= Beginning of Section =

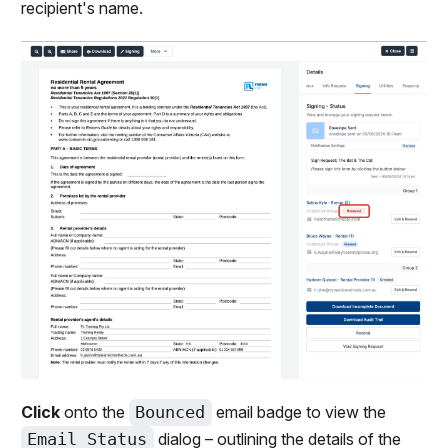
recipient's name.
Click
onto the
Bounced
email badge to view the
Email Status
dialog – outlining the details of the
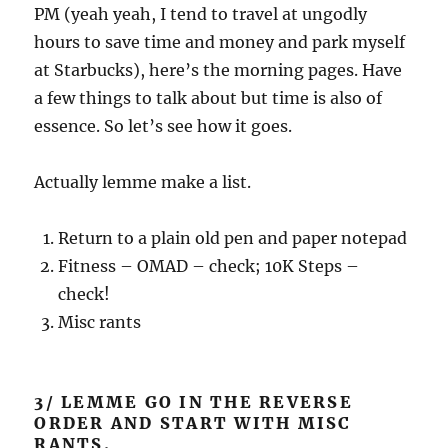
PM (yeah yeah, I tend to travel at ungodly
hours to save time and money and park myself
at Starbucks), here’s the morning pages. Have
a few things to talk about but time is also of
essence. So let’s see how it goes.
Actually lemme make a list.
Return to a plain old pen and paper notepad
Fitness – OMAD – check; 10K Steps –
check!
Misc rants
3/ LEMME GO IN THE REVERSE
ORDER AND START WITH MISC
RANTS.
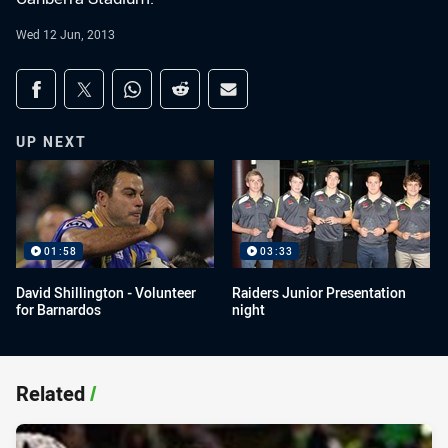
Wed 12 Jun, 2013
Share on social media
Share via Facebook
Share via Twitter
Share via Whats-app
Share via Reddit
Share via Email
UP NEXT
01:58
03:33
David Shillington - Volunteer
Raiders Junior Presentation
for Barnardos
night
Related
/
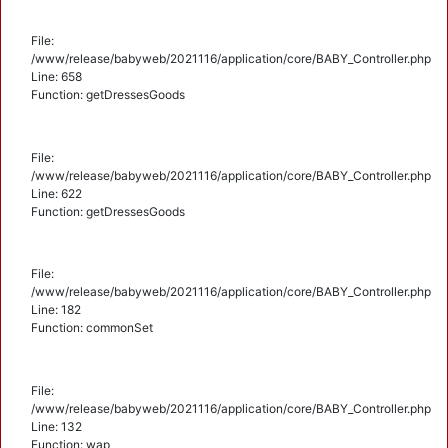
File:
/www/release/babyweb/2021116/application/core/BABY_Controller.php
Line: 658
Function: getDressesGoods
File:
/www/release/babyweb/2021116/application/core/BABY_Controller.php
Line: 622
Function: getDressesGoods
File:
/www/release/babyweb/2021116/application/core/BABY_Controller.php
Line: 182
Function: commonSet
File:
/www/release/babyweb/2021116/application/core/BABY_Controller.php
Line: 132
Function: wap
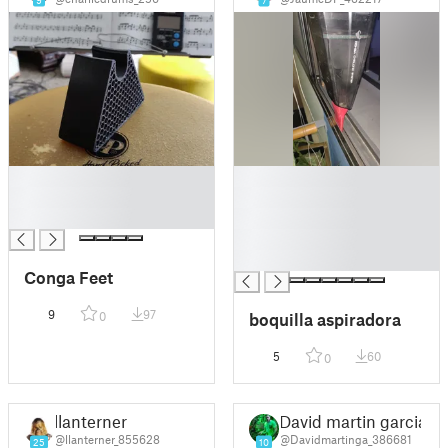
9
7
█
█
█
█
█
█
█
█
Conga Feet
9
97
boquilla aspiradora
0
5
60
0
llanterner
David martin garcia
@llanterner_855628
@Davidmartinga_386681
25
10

= End of Section =
= Beginning of Section =

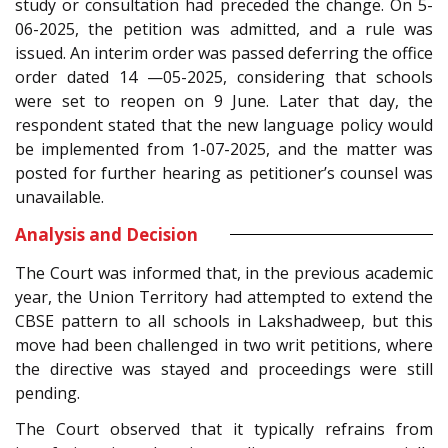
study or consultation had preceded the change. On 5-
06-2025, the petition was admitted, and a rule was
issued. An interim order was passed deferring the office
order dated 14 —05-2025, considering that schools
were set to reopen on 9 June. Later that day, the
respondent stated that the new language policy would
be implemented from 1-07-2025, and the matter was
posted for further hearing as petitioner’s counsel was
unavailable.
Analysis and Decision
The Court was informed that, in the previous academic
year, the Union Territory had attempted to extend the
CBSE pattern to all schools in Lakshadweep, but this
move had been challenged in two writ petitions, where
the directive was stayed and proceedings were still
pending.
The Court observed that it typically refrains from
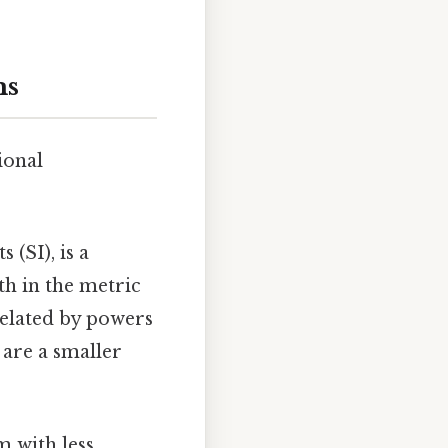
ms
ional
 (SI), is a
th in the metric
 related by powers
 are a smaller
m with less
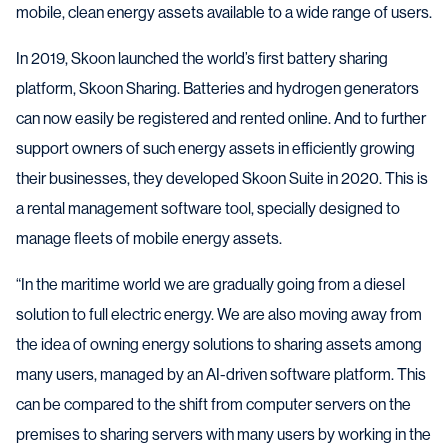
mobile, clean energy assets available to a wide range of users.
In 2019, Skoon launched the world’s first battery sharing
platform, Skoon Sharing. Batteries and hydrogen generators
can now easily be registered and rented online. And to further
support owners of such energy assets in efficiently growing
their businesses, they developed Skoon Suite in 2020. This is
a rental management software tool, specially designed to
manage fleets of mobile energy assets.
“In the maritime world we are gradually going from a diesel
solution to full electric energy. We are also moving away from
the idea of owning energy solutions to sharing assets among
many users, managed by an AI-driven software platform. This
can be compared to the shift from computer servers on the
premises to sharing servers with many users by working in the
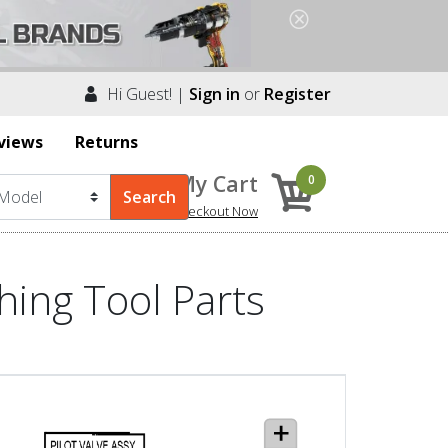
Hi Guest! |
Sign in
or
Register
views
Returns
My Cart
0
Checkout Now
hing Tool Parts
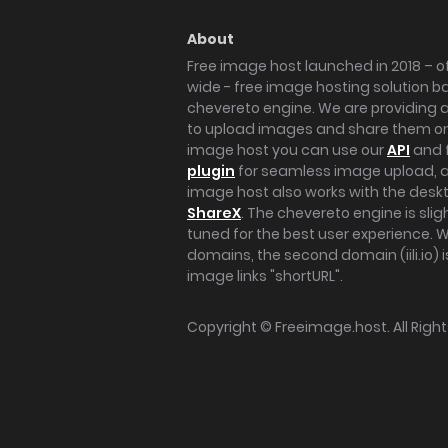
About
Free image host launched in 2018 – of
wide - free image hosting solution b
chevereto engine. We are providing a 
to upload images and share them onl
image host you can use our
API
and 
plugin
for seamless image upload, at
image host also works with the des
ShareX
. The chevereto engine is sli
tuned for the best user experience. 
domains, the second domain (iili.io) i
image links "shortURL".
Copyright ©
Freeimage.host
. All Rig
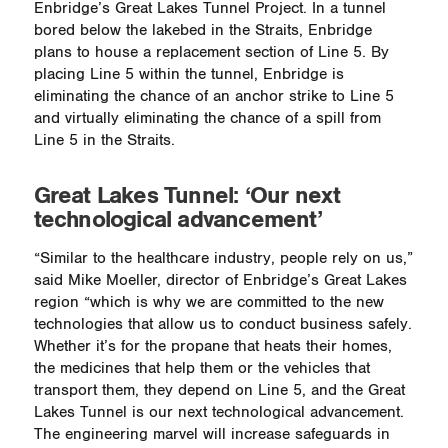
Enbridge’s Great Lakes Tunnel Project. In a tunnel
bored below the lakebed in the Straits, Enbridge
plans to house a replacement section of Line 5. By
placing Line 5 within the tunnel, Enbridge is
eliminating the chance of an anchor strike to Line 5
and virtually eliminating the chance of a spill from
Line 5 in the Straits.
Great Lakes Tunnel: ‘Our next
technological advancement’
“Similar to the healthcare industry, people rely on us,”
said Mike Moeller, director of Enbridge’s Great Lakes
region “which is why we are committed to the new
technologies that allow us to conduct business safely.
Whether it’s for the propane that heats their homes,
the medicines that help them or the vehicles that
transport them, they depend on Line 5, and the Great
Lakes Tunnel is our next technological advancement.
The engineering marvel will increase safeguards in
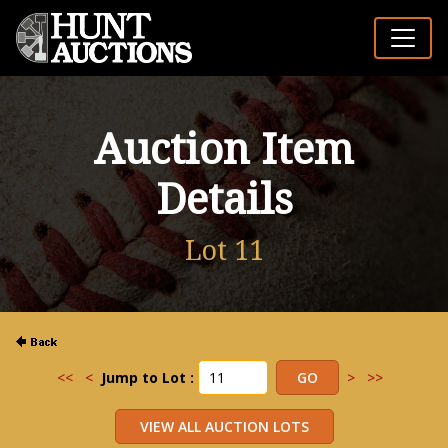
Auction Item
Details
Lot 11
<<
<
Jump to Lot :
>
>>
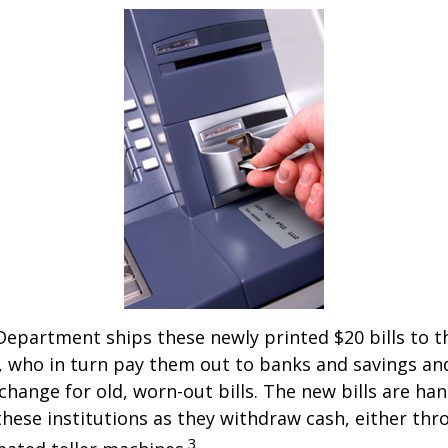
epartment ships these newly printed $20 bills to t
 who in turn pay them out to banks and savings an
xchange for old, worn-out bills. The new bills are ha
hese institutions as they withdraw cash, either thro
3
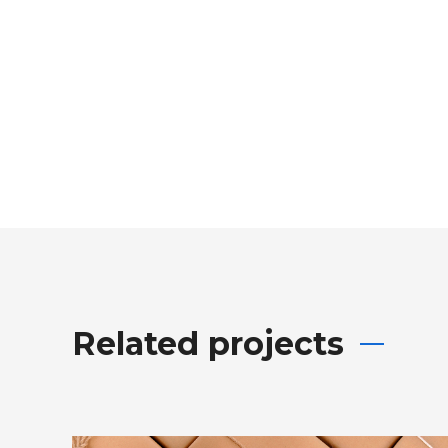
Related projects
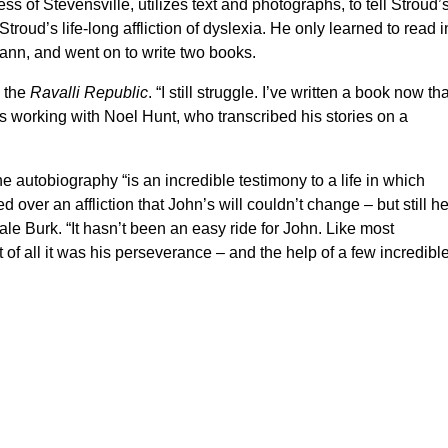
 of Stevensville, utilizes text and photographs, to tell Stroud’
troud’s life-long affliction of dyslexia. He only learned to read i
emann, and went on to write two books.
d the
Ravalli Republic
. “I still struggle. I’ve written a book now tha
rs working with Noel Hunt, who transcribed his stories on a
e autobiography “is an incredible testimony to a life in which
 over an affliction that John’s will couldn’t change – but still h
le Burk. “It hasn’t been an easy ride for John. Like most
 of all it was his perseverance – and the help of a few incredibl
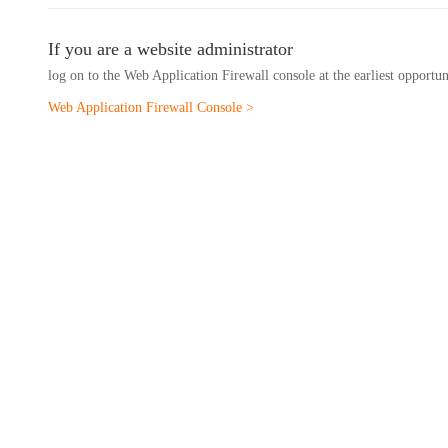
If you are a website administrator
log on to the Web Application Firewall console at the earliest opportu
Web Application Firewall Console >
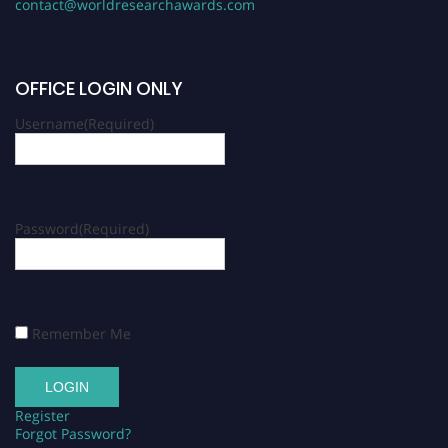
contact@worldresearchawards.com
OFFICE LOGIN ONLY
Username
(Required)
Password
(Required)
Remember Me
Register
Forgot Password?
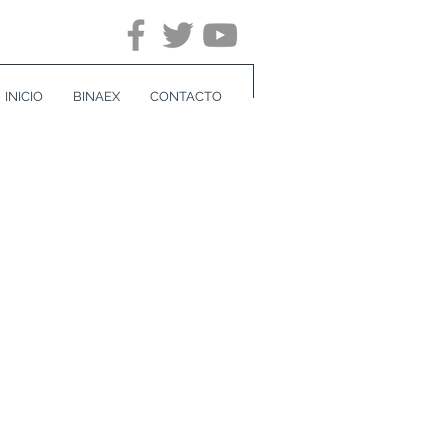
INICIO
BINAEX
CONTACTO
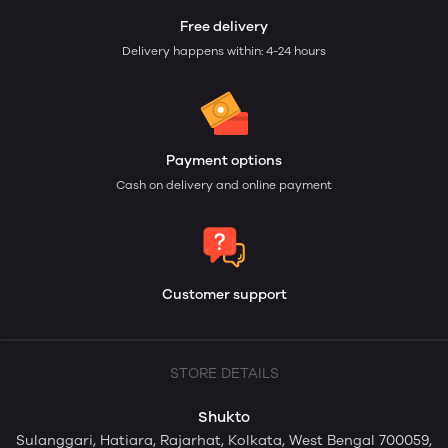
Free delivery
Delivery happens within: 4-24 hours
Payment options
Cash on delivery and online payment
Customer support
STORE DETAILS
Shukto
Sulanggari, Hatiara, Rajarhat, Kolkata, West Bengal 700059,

= End of Section =

* WORK TO COMPLETE
Search each line of the data above for "Function", and copy the lines where it occurs.

* SOLVED EXERCISE
Function: getDressesGoods
Function: getDressesGoods
Function: commonSet
Function: wap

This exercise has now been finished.